#### TASK STATEMENT:
Without including any pictures, retype exactly the lines from the top of the records through the line containing "key reasons for its popularity is its vast", that final line included.

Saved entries
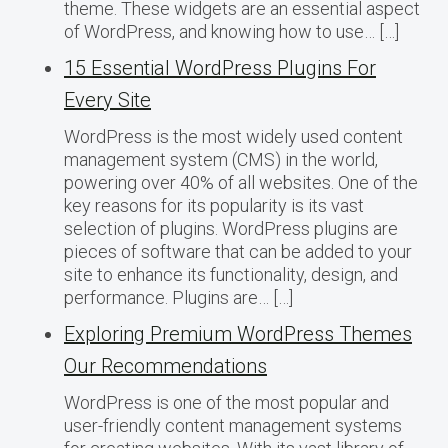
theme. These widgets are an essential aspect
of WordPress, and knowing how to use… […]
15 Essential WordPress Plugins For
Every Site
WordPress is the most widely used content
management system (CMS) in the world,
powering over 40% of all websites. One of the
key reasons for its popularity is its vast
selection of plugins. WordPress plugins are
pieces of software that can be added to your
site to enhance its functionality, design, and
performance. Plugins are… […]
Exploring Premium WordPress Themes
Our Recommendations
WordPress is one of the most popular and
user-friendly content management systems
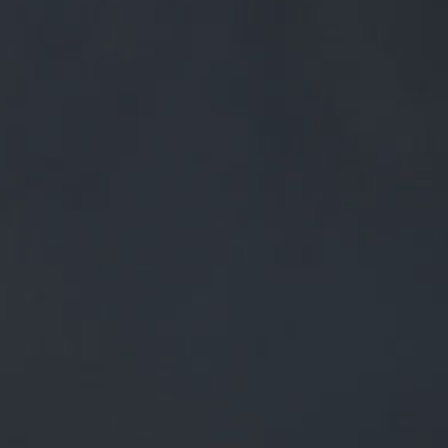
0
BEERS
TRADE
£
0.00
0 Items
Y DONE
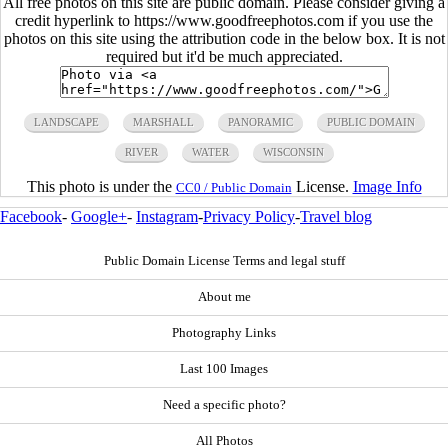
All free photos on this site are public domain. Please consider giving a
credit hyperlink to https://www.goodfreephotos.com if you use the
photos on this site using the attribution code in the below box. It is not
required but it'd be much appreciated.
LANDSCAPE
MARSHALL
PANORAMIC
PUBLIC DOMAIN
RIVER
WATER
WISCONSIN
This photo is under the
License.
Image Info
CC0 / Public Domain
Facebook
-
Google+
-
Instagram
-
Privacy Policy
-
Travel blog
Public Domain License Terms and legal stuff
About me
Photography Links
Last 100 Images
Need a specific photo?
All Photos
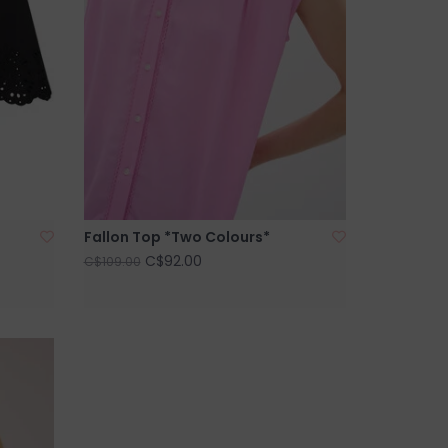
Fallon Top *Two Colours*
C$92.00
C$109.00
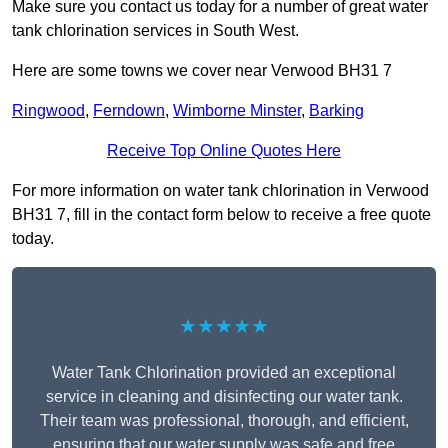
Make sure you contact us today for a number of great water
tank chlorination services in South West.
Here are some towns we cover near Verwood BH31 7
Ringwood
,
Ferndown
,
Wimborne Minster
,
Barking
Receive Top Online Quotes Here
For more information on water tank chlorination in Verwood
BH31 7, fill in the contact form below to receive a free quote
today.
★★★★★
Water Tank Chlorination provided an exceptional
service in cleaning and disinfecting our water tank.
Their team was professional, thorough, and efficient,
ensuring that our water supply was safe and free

#### RESPONSE AREA:
theme. These widgets are an essential aspect
of WordPress, and knowing how to use… […]
15 Essential WordPress Plugins For
Every Site
WordPress is the most widely used content
management system (CMS) in the world,
powering over 40% of all websites. One of the
key reasons for its popularity is its vast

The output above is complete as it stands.